Skip to main content

Analyzing Nginx Logs with Databend and Vector

Systems are producing all kinds metrics and logs time by time, do you want to gather them and analyze the logs in real time?

Databend provides integration with Vector, easy to do it now!

Lets ingesting Nginx access logs into Databend from Vector step by step.

Step 1. Databend

1.1 Deploy Databend

Make sure you have installed Databend, if not please see(Choose one):

1.2 Create a Database and Table

Connect to Databend server with MySQL client:

mysql -h127.0.0.1 -uroot -P3307 
mysql>
create database nginx;
mysql>
create table nginx.access_logs (
`time` Datetime32 Null,
`client` String Null,
`host` String Null,
`uri` String Null,
`args` String Null,
`connection` Int64 Null,
`content_type` String Null,
`method` String Null,
`request` String Null,
`status` Int32 Null,
`referer` String Null,
`user_agent` String Null,
`bytes_sent` Int32 Null,
`body_bytes_sent` Int32 Null,
`request_time` Float32 Null
);

1.3 Create a User for Vector Auth

Connect to Databend server with MySQL client:

mysql -h127.0.0.1 -uroot -P3307 
mysql>
create user 'vector' identified by 'vector123';

Please replace vector, vector123 to your own username and password.

------------------------------------------------

## Tasks for this exercise
1. Reproduce the part of the Nginx logging guide starting with "Systems are producing" and going on through "step by step.".
2. Summarize the Nginx logging guide in two sentences.
The data that comes after this guide has no connection to it.

------------------------------------------------

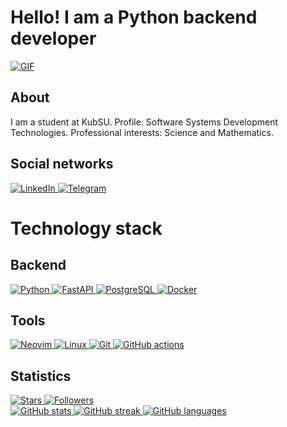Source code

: # Hello! I am a Python backend developer

<a href="https://github.com/DiSkills" target="_blank">
    <img alt="GIF" src="https://github.com/DiSkills/DiSkills/blob/master/diskills.gif?raw=true"/>
</a>

## About

I am a student at KubSU. Profile: Software Systems Development Technologies. Professional interests: Science and Mathematics.

## Social networks

<a href="https://www.linkedin.com/in/DiSkills/" target="_blank">
    <img alt="LinkedIn" src="https://img.shields.io/badge/LinkedIn-0077B5?style=for-the-badge&logo=linkedin&logoColor=white"/>
</a>

<a href="https://t.me/DiSkills_dev" target="_blank">
    <img alt="Telegram" src="https://img.shields.io/badge/Telegram-2CA5E0?style=for-the-badge&logo=telegram&logoColor=white"/>
</a>

# Technology stack

## Backend

<a href="https://www.python.org/" target="_blank">
    <img alt="Python" src="https://img.shields.io/badge/Python-FFD43B?style=for-the-badge&logo=python&logoColor=darkgreen"/>
</a>

<a href="https://fastapi.tiangolo.com/" target="_blank">
    <img alt="FastAPI" src="https://img.shields.io/badge/fastapi-109989?style=for-the-badge&logo=FASTAPI&logoColor=white"/>
</a>

<a href="https://www.postgresql.org/" target="_blank">
    <img alt="PostgreSQL" src="https://img.shields.io/badge/PostgreSQL-316192?style=for-the-badge&logo=postgresql&logoColor=white"/>
</a>

<a href="https://www.docker.com/" target="_blank">
    <img alt="Docker" src="https://img.shields.io/badge/-Docker-46a2f1?style=for-the-badge&logo=docker&logoColor=white"/>
</a>

## Tools

<a href="https://neovim.io/" target="_blank">
    <img alt="Neovim" src="https://img.shields.io/badge/NeoVim-%2357A143.svg?&style=for-the-badge&logo=neovim&logoColor=white"/>
</a>

<a href="https://ubuntu.com/" target="_blank">
    <img alt="Linux" src="https://img.shields.io/badge/Linux-FCC624?style=for-the-badge&logo=linux&logoColor=black"/>
</a>

<a href="https://git-scm.com/" target="_blank">
    <img alt="Git" src="https://img.shields.io/badge/-Git-black?style=for-the-badge&logo=git"/>
</a>

<a href="https://github.com/features/actions" target="_blank">
    <img alt="GitHub actions" src="https://img.shields.io/badge/GitHub_Actions-2088FF?style=for-the-badge&logo=github-actions&logoColor=white"/>
</a>

## Statistics

<a href="https://github.com/DiSkills" target="_blank">
    <img alt="Stars" src="https://img.shields.io/github/stars/DiSkills?style=social"/>
</a>

<a href="https://github.com/DiSkills?tab=followers" target="_blank">
    <img alt="Followers" src="https://img.shields.io/github/followers/DiSkills?style=social"/>
</a>

<br/>

<a href="https://github.com/DiSkills" target="_blank">
    <img alt="GitHub stats" src="https://github-readme-stats.vercel.app/api?username=DiSkills&show_icons=true&theme=blue-green&include_all_commits=true&count_private=true"/>
</a>

<a href="https://github.com/DiSkills" target="_blank">
    <img alt="GitHub streak" src="https://github-readme-streak-stats.herokuapp.com/?user=DiSkills&theme=blue-green&include_all_commits=true&count_private=true"/>
</a>

<a href="https://github.com/DiSkills" target="_blank">
    <img alt="GitHub languages" src="https://github-readme-stats.vercel.app/api/top-langs/?username=DiSkills&layout=compact&count_private=true&theme=blue-green"/>
</a>
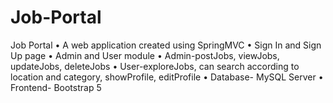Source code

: # Job-Portal
Job Portal
• A web application created using SpringMVC
• Sign In and Sign Up page
• Admin and User module
• Admin-postJobs, viewJobs, updateJobs, deleteJobs
• User-exploreJobs, can search according to location and category, 
showProfile, editProfile
• Database- MySQL Server
• Frontend- Bootstrap 5
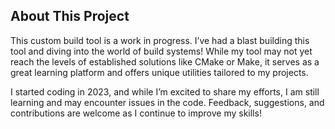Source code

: ## About This Project

This custom build tool is a work in progress. 
I’ve had a blast building this tool and diving into the world of build systems!
While my tool may not yet reach the levels of established solutions like CMake or Make,
it serves as a great learning platform and offers unique utilities tailored to my projects.

I started coding in 2023, and while I’m excited to share my efforts, I am still learning and may encounter issues in the code. 
Feedback, suggestions, and contributions are welcome as I continue to improve my skills!
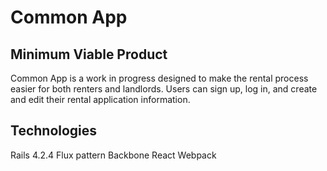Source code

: # Common App

## Minimum Viable Product
Common App is a work in progress designed to make the rental process easier for 
both renters and landlords. Users can sign up, log in, and create and edit their
rental application information.

## Technologies
Rails 4.2.4
Flux pattern
Backbone
React
Webpack
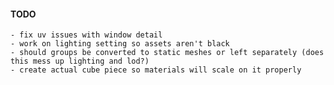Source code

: #### TODO  
	- fix uv issues with window detail  
	- work on lighting setting so assets aren't black  
	- should groups be converted to static meshes or left separately (does this mess up lighting and lod?)  
	- create actual cube piece so materials will scale on it properly  
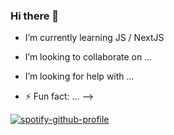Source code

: ### Hi there 👋

- I’m currently learning JS / NextJS
- I’m looking to collaborate on ...
- I’m looking for help with ...

- ⚡ Fun fact: ...
-->

[![spotify-github-profile](https://spotify-github-profile.vercel.app/api/view?uid=31yjkb6yid7i3vo2wzgb5lh33pbq&cover_image=true&theme=novatorem)](https://spotify-github-profile.vercel.app/api/view?uid=31yjkb6yid7i3vo2wzgb5lh33pbq&redirect=true)
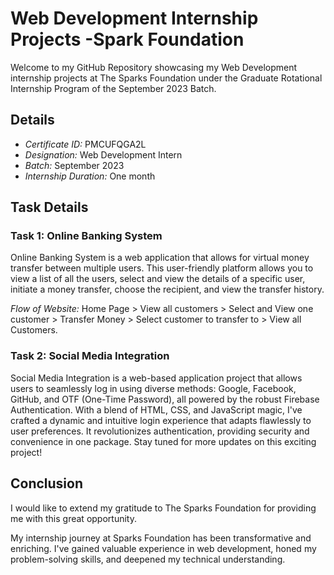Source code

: # Web Development Internship Projects -Spark Foundation 

Welcome to my GitHub Repository showcasing my Web Development internship projects at The Sparks Foundation under the Graduate Rotational Internship Program of the September 2023 Batch.

## Details

- *Certificate ID:* PMCUFQGA2L
- *Designation:* Web Development Intern
- *Batch:* September 2023
- *Internship Duration:* One month

## Task Details

### Task 1: Online Banking System

 Online Banking System is a web application that allows for virtual money transfer between multiple users. This user-friendly platform allows you to view a list of all the users, select and view the details of a specific user, initiate a money transfer, choose the recipient, and view the transfer history.

*Flow of Website:* Home Page > View all customers > Select and View one customer > Transfer Money > Select customer to transfer to > View all Customers.

### Task 2: Social Media Integration

Social Media Integration is a web-based application project that allows users to seamlessly log in using diverse methods: Google, Facebook, GitHub, and OTF (One-Time Password), all powered by the robust Firebase Authentication. With a blend of HTML, CSS, and JavaScript magic, I've crafted a dynamic and intuitive login experience that adapts flawlessly to user preferences. It revolutionizes authentication, providing security and convenience in one package. Stay tuned for more updates on this exciting project!

## Conclusion

I would like to extend my gratitude to The Sparks Foundation for providing me with this great opportunity.

My internship journey at Sparks Foundation has been transformative and enriching. I've gained valuable experience in web development, honed my problem-solving skills, and deepened my technical understanding.
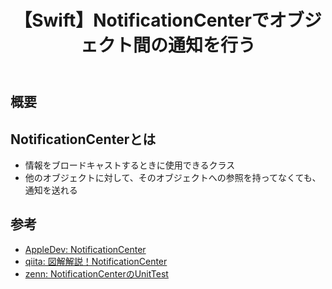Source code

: ﻿---
title: 【Swift】NotificationCenterでオブジェクト間の通知を行う
tags:
  - Swift
  - SwiftUI
updated_at: ''
id: cb1d8c49-d3fb-4f2b-a5eb-d00c9d52396d
---

## 概要

## NotificationCenterとは
- 情報をブロードキャストするときに使用できるクラス
- 他のオブジェクトに対して、そのオブジェクトへの参照を持ってなくても、通知を送れる

##

## 参考

- [AppleDev: NotificationCenter](https://developer.apple.com/documentation/foundation/notificationcenter)
- [qiita: 図解解説！NotificationCenter](https://qiita.com/st43/items/ab76494ce6e33a90371e)
- [zenn: NotificationCenterのUnitTest](https://zenn.dev/ueeek/articles/20231202notification_center)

------------------------------------------------

## Exercise solutions
1.
Systems are producing all kinds metrics and logs time by time, do you want to gather them and analyze the logs in real time?

Databend provides integration with Vector, easy to do it now!

Lets ingesting Nginx access logs into Databend from Vector step by step.

2. The guide walks through ingesting Nginx access logs into Databend from Vector, using Databend's integration with Vector. It has you connect to the Databend server with a MySQL client, create an nginx database with an access_logs table, and create a user for Vector authentication.